====== Kutipan Bacaan ======
Membaca Partisipasi Generasi Milenial Hadapi Tahun Politik 2024

mahasiswa umm

Modernis.co, Jakarta – Indonesia akan menghadapi peristiwa besar di tahun 2024. Tahun ini akan menjadi salah satu tahun penting dalam memilih presiden Indonesia berikutnya. Sebagai seorang pemimpin, beliau memimpin Indonesia menjadi negara dengan ekonomi yang kuat dan masyarakat yang kaya. Tahun politik semakin dekat semua euforianya sudah terasa. Para partai politik sudah mulai menyiapkan para calonnya untuk memenangkan pemilihan tahun 2024.

Di Indonesia, Tahun ini biasa disebut “tahun politik” penyebutan itu berdasarkan rundown yang dipublikasikan oleh pemerintah. Dimana semua agenda politik, baik itu pemilihan presiden, pemilihan legislatif, maupun pemilihan daerah serentak dimulai tahun ini. Di awal tahun ini saja, suhu politik di masyarakat sudah memanas. Dalam pemilihan elektoral besok, sorotan akan tertuju pada pemain yang didominasi pemain muda. Dalam kenyataan ini muncul paradoks, karena di lapangan jumlah pemilih muda berbanding terbalik dengan minat anak muda terhadap politik (dalam hal ini peserta, bukan peserta pemilu).
====== Daftar Data ======
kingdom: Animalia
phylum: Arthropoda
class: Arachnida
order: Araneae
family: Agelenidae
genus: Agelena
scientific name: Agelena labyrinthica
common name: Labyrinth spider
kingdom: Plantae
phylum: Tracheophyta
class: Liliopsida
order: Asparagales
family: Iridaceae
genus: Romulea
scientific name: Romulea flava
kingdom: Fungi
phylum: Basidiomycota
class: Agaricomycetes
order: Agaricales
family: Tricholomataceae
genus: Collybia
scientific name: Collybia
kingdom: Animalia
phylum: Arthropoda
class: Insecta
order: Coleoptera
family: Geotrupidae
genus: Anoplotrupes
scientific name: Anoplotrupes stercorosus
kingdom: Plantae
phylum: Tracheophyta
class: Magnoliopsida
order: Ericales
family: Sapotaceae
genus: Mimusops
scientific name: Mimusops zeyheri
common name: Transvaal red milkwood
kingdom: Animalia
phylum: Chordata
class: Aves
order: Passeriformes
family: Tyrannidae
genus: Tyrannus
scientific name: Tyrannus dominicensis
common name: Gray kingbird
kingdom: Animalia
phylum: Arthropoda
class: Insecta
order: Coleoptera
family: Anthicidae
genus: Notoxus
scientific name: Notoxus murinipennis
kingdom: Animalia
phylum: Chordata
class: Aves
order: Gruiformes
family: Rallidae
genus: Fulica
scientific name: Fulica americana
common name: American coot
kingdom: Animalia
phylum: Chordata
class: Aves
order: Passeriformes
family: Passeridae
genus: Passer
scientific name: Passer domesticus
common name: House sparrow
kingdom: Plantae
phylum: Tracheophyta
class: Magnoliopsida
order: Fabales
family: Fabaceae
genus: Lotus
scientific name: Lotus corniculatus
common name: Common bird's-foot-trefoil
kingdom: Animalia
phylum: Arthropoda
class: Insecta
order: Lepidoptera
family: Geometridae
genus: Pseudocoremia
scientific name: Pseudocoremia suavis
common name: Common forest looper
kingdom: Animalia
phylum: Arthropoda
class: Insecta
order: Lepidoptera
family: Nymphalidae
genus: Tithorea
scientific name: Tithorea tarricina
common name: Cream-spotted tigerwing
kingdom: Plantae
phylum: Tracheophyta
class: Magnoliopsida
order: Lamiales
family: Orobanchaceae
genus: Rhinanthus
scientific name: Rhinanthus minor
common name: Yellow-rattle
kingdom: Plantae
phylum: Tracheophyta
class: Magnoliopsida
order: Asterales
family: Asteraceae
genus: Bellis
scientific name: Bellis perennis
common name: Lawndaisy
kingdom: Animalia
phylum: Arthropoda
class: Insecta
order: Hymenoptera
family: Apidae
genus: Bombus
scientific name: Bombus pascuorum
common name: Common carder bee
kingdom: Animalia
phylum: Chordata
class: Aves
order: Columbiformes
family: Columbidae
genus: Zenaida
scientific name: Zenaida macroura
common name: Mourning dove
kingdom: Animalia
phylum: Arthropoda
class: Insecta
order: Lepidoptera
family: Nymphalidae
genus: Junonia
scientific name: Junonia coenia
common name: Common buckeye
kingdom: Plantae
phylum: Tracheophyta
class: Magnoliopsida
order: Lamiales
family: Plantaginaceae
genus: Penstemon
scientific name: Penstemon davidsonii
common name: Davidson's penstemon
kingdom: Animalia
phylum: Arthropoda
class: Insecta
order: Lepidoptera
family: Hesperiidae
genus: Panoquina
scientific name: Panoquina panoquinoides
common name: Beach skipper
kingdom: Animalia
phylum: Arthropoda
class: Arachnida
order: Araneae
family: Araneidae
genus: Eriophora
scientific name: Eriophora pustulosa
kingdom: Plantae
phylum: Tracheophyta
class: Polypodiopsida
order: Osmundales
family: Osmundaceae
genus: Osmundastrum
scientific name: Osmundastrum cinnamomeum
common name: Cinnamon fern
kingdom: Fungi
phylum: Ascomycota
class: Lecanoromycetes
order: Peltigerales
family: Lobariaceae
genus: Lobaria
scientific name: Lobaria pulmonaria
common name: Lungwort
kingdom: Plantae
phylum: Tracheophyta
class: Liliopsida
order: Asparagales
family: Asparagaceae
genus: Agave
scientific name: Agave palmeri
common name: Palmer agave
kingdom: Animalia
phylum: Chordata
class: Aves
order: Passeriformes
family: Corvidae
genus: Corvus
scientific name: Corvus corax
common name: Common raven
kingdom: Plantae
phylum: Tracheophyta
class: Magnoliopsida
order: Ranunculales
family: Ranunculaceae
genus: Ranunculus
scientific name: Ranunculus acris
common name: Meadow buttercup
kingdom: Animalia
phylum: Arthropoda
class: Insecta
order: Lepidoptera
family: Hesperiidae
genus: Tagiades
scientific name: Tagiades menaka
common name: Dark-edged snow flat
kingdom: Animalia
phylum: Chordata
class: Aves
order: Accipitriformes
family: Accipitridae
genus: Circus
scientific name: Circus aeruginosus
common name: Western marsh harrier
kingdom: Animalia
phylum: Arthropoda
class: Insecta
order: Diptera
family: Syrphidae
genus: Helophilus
======
- [Petunjuk] Tentukan apakah setiap pernyataan berikut sesuai dengan tulisan tentang tahun politik 2024, lalu jawab ya atau tidak disertai kutipan persis kata-kata penentunya dari tulisan itu: (a) Sebutan "tahun politik" didasarkan pada rundown yang dipublikasikan pemerintah. (b) Partai politik belum mulai menyiapkan calon untuk pemilihan 2024. (c) Suhu politik di masyarakat baru akan memanas menjelang akhir tahun. Materi tersebut tidak berperan dalam hal ini.

- [Jawaban Lengkap]
(a) Ya: "penyebutan itu berdasarkan rundown yang dipublikasikan oleh pemerintah".
(b) Tidak: "Para partai politik sudah mulai menyiapkan para calonnya untuk memenangkan pemilihan tahun 2024".
(c) Tidak: "Di awal tahun ini saja, suhu politik di masyarakat sudah memanas".